─── Input
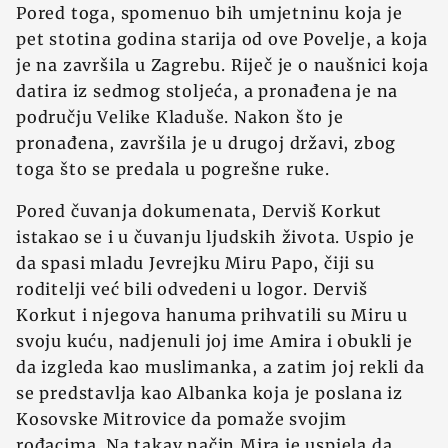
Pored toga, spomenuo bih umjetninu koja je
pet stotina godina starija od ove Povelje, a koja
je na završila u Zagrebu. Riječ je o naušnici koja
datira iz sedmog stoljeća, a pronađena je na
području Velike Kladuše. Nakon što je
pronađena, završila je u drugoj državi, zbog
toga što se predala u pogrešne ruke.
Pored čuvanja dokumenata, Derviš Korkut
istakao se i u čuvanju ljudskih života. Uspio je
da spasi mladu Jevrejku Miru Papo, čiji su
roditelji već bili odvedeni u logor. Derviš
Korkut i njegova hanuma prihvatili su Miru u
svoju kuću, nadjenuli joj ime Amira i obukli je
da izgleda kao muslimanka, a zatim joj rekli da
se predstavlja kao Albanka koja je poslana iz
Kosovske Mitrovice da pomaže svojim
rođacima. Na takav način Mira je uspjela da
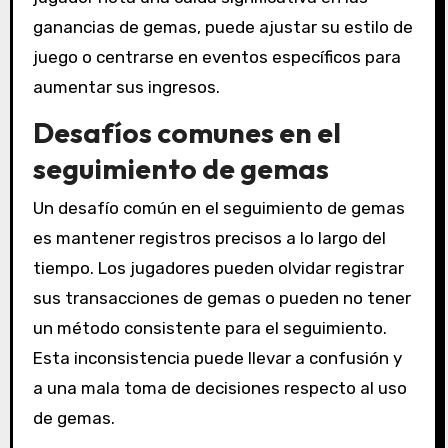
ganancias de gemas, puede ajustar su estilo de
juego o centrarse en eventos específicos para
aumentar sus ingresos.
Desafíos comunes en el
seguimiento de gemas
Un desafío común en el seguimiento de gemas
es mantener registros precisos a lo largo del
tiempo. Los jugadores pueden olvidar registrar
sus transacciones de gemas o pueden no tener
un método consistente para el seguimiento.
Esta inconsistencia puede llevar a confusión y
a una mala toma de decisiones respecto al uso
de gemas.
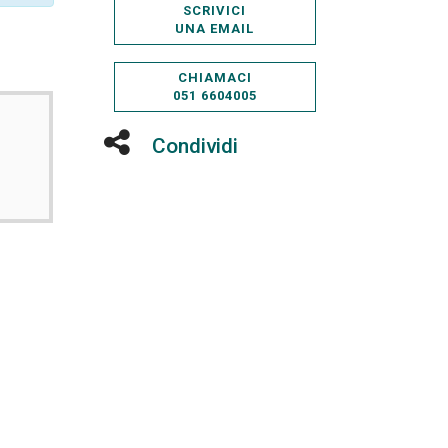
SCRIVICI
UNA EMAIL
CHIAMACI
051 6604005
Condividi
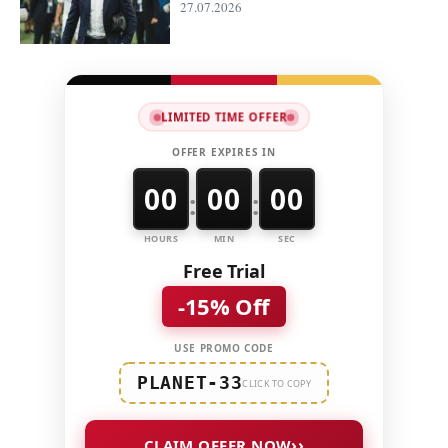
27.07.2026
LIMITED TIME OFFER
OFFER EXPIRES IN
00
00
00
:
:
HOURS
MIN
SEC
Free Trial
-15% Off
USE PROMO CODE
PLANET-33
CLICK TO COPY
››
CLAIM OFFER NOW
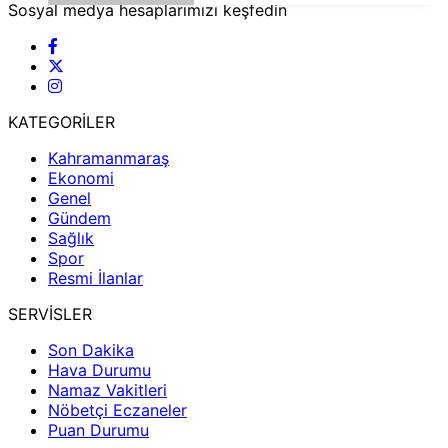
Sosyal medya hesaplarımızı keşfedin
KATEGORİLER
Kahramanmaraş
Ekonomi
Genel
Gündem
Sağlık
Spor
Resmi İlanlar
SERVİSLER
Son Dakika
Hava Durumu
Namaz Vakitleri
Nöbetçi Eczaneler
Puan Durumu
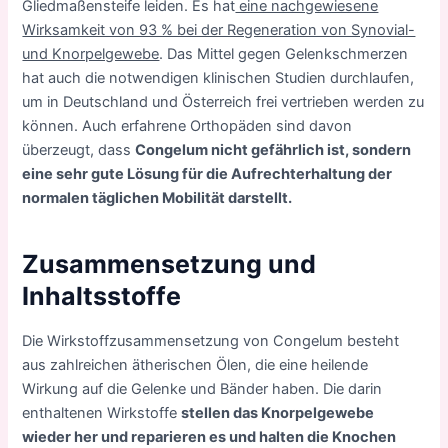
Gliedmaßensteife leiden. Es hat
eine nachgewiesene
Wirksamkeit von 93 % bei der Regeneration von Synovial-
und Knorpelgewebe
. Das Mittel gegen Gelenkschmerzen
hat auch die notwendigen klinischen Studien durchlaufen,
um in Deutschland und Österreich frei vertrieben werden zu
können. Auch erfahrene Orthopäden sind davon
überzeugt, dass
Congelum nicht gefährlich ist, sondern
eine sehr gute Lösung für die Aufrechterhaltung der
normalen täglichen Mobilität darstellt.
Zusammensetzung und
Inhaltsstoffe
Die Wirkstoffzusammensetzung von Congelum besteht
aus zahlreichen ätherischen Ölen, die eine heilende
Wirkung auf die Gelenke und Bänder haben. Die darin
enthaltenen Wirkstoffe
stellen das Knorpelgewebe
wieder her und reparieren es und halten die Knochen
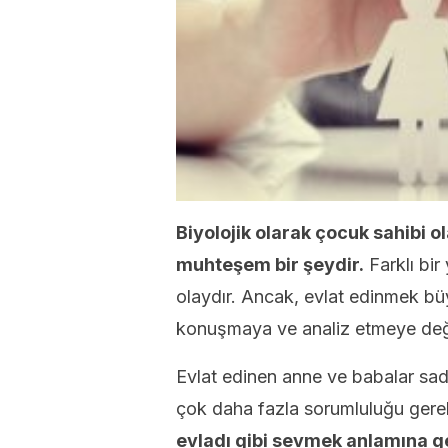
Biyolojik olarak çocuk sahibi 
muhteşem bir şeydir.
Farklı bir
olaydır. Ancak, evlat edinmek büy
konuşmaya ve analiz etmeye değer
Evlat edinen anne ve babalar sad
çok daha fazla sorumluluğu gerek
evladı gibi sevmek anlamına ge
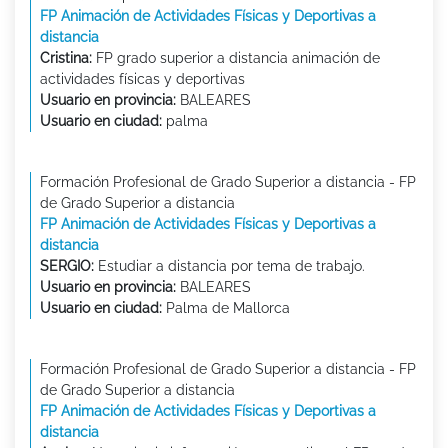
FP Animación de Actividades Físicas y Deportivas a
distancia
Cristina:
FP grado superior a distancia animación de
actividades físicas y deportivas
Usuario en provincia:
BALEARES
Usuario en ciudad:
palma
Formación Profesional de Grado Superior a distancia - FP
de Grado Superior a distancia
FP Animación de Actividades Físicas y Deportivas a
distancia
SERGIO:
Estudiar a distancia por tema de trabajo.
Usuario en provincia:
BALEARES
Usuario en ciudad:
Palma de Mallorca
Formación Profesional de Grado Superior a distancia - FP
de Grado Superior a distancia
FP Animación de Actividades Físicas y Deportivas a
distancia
──────
-- What you need to do --
Print all of the records shown above exactly, leaving out each picture.

-- Response for this exercise --
Pored toga, spomenuo bih umjetninu koja je
pet stotina godina starija od ove Povelje, a koja
je na završila u Zagrebu. Riječ je o naušnici koja
datira iz sedmog stoljeća, a pronađena je na
području Velike Kladuše. Nakon što je
pronađena, završila je u drugoj državi, zbog
toga što se predala u pogrešne ruke.
Pored čuvanja dokumenata, Derviš Korkut
istakao se i u čuvanju ljudskih života. Uspio je
da spasi mladu Jevrejku Miru Papo, čiji su
roditelji već bili odvedeni u logor. Derviš
Korkut i njegova hanuma prihvatili su Miru u
svoju kuću, nadjenuli joj ime Amira i obukli je
da izgleda kao muslimanka, a zatim joj rekli da
se predstavlja kao Albanka koja je poslana iz
Kosovske Mitrovice da pomaže svojim
rođacima. Na takav način Mira je uspjela da
ganancias de gemas, puede ajustar su estilo de
juego o centrarse en eventos específicos para
aumentar sus ingresos.
Desafíos comunes en el
seguimiento de gemas
Un desafío común en el seguimiento de gemas
es mantener registros precisos a lo largo del
tiempo. Los jugadores pueden olvidar registrar
sus transacciones de gemas o pueden no tener
un método consistente para el seguimiento.
Esta inconsistencia puede llevar a confusión y
a una mala toma de decisiones respecto al uso
de gemas.
SCRIVICI
UNA EMAIL
CHIAMACI
051 6604005
Condividi
27.07.2026
LIMITED TIME OFFER
OFFER EXPIRES IN
00
00
00
:
:
HOURS
MIN
SEC
Free Trial
-15% Off
USE PROMO CODE
PLANET-33
CLICK TO COPY
››
CLAIM OFFER NOW
Sosyal medya hesaplarımızı keşfedin
KATEGORİLER
Kahramanmaraş
Ekonomi
Genel
Gündem
Sağlık
Spor
Resmi İlanlar
SERVİSLER
Son Dakika
Hava Durumu
Namaz Vakitleri
Nöbetçi Eczaneler
Puan Durumu
Gliedmaßensteife leiden. Es hat
eine nachgewiesene
Wirksamkeit von 93 % bei der Regeneration von Synovial-
und Knorpelgewebe
. Das Mittel gegen Gelenkschmerzen
hat auch die notwendigen klinischen Studien durchlaufen,
um in Deutschland und Österreich frei vertrieben werden zu
können. Auch erfahrene Orthopäden sind davon
überzeugt, dass
Congelum nicht gefährlich ist, sondern
eine sehr gute Lösung für die Aufrechterhaltung der
normalen täglichen Mobilität darstellt.
Zusammensetzung und
Inhaltsstoffe
Die Wirkstoffzusammensetzung von Congelum besteht
aus zahlreichen ätherischen Ölen, die eine heilende
Wirkung auf die Gelenke und Bänder haben. Die darin
enthaltenen Wirkstoffe
stellen das Knorpelgewebe
wieder her und reparieren es und halten die Knochen
Biyolojik olarak çocuk sahibi 
muhteşem bir şeydir.
Farklı bir
olaydır. Ancak, evlat edinmek büy
konuşmaya ve analiz etmeye değer
Evlat edinen anne ve babalar sad
çok daha fazla sorumluluğu gerek
evladı gibi sevmek anlamına ge
FP Animación de Actividades Físicas y Deportivas a
distancia
Cristina:
FP grado superior a distancia animación de
actividades físicas y deportivas
Usuario en provincia:
BALEARES
Usuario en ciudad:
palma
Formación Profesional de Grado Superior a distancia - FP
de Grado Superior a distancia
FP Animación de Actividades Físicas y Deportivas a
distancia
SERGIO:
Estudiar a distancia por tema de trabajo.
Usuario en provincia:
BALEARES
Usuario en ciudad:
Palma de Mallorca
Formación Profesional de Grado Superior a distancia - FP
de Grado Superior a distancia
FP Animación de Actividades Físicas y Deportivas a
distancia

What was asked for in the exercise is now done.